**Your tasks:**
(1) In the forum thread about what symptoms feel like, what test did the first poster's doctor order?
(2) Continue the forum thread about what symptoms feel like, picking up after its last sentence.

**Source passage:**
Parasites and bugs and poisoned blood, sounds crazy ha? Well actually my Dr. just ordered a parasite stool test and when that word came up I suddenly related it to how it feels inside my muscles and the nerves. Hugs (I did my best for now)
 

Snookum96

Active Member
Love this thread Cort - great idea!
I am in the same position as Vicki, I'm not sure what causes what at this point.

I feel like I'm in a coma and can hear everything going on around me but can't really participate.
My feet are glued to the floor.
I've been punched in the face.
My bones are vibrating.
My skin is shrinking around my bones and muscles.
Electricity is running through my feet.
I just got hit by lightning.
Tiny little fish are nibbling at my leg muscles.
I'm like a puppet and the puppeteer controls my muscles.
I've been stabbed in the heart with a skewer.
My body is just plain giving up on me.

That's what I can think of right now.
 

Anna

New Member
It feels like my brain is swollen, like it's too big for my skull. My brain feels like a soggy sponge wrapped around a buzzing whirring toy. There's this overwired centre surrounded by sludge.
Generally there's a feeling that everything is inflamed and sort of throbbing and tingly but numb all at once, including my thoughts. Super sensitive but dulled down and slow at the same time. Joints ache, lactic acid burn in the muscles. There's this feeling that gravity is pulling me down when I try to take my body's weight. My brain feels too heavy for me to hold up my skull and I can't sustain sitting without everything sagging towards horizontal. There's no stamina anywhere except that incessant buzzing toy deep in the centre of my brain that never stops.
Sleep is a series of lurchings on the surface of wakefulness. It takes ages to wake up even though it doesn't feel like you've been asleep. In fact it takes most of the day for my brain to feel awake.

**Material supplied:**
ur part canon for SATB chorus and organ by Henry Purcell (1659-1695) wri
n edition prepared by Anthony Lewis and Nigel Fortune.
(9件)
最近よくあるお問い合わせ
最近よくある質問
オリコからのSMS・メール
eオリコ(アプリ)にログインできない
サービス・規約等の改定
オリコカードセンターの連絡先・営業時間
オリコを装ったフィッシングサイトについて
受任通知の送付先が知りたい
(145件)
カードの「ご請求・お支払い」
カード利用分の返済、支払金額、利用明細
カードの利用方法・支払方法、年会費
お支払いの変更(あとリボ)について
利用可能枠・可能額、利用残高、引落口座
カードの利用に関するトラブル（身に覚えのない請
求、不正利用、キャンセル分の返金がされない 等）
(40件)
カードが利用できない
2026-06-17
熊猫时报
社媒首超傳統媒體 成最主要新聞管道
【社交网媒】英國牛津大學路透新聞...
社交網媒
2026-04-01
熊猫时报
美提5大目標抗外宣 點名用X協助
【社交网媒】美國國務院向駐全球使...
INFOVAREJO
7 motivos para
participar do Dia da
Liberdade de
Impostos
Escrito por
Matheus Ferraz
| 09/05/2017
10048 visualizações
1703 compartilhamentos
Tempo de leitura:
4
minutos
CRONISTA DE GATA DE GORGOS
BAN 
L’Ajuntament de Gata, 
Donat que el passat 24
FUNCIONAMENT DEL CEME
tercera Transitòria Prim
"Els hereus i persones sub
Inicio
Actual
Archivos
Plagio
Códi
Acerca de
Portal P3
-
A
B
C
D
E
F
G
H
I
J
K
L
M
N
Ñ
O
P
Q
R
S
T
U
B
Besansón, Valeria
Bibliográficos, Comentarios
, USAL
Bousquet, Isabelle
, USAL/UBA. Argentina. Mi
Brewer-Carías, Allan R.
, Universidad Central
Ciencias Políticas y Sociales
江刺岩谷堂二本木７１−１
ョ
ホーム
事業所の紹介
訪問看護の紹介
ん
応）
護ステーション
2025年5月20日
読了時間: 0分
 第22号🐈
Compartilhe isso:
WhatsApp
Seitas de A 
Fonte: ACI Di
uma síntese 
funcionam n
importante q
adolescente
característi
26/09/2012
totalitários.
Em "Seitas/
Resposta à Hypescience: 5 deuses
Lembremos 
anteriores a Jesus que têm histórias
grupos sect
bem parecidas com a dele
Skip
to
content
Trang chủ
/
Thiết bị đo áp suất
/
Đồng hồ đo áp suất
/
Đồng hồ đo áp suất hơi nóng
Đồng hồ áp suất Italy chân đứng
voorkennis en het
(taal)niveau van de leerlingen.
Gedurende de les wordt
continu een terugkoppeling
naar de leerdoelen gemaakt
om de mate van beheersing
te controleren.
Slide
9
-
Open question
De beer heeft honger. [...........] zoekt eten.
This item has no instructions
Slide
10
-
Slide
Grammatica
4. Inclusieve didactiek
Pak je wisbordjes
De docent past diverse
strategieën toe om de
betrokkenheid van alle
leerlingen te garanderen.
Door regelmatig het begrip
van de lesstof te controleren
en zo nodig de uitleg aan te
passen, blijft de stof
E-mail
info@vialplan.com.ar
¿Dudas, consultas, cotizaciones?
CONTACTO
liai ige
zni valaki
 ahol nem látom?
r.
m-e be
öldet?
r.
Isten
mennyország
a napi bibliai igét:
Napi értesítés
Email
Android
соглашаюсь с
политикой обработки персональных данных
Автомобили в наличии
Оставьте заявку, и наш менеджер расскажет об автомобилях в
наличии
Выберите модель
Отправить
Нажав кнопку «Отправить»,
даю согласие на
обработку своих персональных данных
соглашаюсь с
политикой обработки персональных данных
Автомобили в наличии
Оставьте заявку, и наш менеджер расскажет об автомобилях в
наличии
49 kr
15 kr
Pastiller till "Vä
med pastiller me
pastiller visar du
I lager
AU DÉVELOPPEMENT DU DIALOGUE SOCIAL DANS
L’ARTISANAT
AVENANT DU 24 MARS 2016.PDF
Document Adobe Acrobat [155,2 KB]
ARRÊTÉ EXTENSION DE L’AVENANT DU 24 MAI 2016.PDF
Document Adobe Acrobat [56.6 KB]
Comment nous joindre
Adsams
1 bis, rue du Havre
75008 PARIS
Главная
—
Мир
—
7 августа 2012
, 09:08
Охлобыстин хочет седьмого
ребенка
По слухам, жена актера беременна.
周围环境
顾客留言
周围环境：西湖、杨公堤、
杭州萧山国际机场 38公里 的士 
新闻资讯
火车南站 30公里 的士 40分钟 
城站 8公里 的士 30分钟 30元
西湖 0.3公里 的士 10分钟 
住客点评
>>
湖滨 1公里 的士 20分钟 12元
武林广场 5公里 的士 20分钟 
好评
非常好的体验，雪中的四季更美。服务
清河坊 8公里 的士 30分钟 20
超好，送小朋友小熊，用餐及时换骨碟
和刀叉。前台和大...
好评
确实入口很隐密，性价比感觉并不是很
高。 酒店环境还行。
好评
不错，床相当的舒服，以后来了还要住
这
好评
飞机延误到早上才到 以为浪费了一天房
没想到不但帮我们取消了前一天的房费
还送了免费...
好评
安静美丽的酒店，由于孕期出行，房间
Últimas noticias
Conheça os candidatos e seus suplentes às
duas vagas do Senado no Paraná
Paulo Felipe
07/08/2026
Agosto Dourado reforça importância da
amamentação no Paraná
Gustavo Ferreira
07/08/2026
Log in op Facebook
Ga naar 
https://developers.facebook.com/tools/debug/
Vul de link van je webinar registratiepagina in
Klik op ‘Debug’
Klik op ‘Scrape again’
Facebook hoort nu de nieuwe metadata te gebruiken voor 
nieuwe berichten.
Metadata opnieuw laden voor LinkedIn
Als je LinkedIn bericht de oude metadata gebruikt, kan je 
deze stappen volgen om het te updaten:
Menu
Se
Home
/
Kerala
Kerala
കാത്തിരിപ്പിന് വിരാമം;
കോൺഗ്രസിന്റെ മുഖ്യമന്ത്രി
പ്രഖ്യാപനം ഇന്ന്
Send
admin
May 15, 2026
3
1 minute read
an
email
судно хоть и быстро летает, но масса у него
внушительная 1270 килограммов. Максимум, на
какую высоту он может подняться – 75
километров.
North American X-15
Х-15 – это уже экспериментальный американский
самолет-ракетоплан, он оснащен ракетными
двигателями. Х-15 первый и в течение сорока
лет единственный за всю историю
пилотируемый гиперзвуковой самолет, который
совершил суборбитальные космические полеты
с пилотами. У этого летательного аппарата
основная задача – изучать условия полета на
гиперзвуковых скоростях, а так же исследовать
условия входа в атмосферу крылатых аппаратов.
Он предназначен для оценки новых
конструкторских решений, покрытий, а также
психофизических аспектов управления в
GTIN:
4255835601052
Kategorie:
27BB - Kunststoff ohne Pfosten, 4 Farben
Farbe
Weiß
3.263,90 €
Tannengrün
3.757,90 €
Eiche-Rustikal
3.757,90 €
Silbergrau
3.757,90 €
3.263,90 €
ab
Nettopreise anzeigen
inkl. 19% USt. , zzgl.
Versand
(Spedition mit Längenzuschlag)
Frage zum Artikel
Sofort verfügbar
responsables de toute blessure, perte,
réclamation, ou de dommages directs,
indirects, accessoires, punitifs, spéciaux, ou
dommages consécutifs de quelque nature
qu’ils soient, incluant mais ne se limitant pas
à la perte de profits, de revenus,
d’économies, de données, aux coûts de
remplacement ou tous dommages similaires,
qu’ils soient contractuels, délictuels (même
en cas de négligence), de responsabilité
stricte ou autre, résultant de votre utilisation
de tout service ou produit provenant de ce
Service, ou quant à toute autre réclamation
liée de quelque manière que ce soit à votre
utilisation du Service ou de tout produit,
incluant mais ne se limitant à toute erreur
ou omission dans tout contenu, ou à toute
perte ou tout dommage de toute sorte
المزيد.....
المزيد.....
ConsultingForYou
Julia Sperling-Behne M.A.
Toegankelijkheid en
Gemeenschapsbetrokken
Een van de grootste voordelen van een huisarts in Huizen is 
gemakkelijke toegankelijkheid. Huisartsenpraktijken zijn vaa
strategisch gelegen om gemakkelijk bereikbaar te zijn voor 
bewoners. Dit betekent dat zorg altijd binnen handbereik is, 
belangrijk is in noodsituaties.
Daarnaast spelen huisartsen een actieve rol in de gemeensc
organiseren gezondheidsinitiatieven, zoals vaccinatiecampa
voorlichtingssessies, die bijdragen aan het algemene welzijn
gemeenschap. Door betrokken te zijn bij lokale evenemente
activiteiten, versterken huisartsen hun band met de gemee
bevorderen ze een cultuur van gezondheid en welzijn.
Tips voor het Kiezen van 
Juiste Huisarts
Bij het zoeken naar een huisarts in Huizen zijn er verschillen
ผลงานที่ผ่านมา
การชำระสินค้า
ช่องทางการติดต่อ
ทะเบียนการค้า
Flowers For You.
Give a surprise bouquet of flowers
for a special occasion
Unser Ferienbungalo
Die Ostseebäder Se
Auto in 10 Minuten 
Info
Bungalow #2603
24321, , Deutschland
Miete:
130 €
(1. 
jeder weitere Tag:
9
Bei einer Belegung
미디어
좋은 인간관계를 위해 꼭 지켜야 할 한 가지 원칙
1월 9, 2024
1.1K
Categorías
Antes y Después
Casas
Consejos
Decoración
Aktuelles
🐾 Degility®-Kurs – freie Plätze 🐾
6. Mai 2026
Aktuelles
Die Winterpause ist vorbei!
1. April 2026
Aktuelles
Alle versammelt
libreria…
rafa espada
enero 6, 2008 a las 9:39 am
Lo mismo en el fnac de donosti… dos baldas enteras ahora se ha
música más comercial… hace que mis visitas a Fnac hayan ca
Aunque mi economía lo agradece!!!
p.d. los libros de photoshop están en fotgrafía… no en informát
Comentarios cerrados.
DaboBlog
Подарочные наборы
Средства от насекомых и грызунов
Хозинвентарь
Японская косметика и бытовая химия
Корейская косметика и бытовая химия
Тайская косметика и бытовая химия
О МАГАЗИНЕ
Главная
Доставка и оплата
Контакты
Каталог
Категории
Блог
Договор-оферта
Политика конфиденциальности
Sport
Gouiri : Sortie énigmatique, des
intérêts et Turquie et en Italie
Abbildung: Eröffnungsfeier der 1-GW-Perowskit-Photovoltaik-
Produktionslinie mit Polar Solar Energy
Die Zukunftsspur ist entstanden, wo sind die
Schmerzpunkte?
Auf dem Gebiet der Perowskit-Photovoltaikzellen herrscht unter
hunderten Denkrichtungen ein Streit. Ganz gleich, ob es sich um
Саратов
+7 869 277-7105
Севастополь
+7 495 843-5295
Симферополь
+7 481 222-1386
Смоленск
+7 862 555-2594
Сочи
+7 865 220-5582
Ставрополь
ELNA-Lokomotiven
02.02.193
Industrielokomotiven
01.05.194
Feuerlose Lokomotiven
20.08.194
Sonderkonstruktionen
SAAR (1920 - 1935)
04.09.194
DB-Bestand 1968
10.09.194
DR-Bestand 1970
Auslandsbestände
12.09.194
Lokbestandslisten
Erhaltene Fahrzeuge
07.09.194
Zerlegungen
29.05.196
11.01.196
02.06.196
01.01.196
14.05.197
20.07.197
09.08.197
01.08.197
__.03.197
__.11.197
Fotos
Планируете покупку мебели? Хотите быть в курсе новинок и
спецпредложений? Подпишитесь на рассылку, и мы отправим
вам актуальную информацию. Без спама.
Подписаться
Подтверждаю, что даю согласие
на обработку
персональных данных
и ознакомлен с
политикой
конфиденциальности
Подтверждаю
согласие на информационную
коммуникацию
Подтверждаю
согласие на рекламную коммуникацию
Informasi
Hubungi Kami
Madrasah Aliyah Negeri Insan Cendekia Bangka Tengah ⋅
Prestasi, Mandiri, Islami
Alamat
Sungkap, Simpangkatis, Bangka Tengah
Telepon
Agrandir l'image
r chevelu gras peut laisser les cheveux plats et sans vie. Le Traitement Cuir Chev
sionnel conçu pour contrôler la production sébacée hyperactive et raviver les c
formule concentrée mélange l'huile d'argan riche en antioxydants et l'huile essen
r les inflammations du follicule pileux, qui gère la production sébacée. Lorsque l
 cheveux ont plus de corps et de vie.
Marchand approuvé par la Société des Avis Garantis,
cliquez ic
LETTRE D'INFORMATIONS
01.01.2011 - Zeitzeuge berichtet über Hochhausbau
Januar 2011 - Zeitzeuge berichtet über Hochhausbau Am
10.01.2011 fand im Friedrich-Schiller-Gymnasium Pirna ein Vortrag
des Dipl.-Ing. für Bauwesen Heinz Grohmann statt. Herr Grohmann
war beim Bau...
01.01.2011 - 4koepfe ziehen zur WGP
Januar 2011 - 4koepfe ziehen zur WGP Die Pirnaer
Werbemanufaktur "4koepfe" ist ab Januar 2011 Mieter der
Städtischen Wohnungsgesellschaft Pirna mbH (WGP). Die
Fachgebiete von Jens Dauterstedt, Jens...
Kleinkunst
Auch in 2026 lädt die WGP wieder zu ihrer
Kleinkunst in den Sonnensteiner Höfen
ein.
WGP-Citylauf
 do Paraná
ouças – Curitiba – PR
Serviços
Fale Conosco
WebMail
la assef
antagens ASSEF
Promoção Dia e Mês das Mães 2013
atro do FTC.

**Answer list:**
(1) A parasite stool test.

(2)
Everything seems too bright, too noisy, too fast, and I'm like a zombie, the walking dead, with flaccid limbs and a flat dead-eyed saggy-faced slack-mouthed expression. I have to remind myself to change my expression when I talk to my kids so they know I'm not sad or angry (which is apparently how my face looks when I'm like this). On really bad days when I can't seem to move my face into an expression, I just tell them I'm smiling on the inside.
 

Beckyterr

Member
It's likely that many of the symptoms people experience don't really make it into surveys. A descriptive and a poetical element is missing. The richness of the symptom presentation in these diseases is not protrayed. That's a shame - these are very symptom-rich illnesses...
[fright]View attachment 581[/fright]
This thread is the opportunity to rectify that by getting creating and providing your own unique description of the symptoms you experience.

One of my favorite symptom descriptions is "cement legs", another similar one is "molasses legs", and the symptom I experience most that doesn't mentioned much is "burning feeling muscles and skin - particularly after exercise".

I will put the different symptom descriptions into a Resource page as we go along. At the end we'll have a thorough and hopefully enlightening description of what people with ME/CFS and FM really experience.
 

Beckyterr

Member
My memory is shot! I used to be the Office Manager, Transportation Manager and the Sales Servce Manager at a small multi-million dollar company. I left my career two years ago, after working there 21 years. I couldn't keep track of anything, I made a lot of mistakes and I was so exhausted. My main physical complaint are my legs, ankles, and feet. I tell the doctor that it feels like I am walking on bone.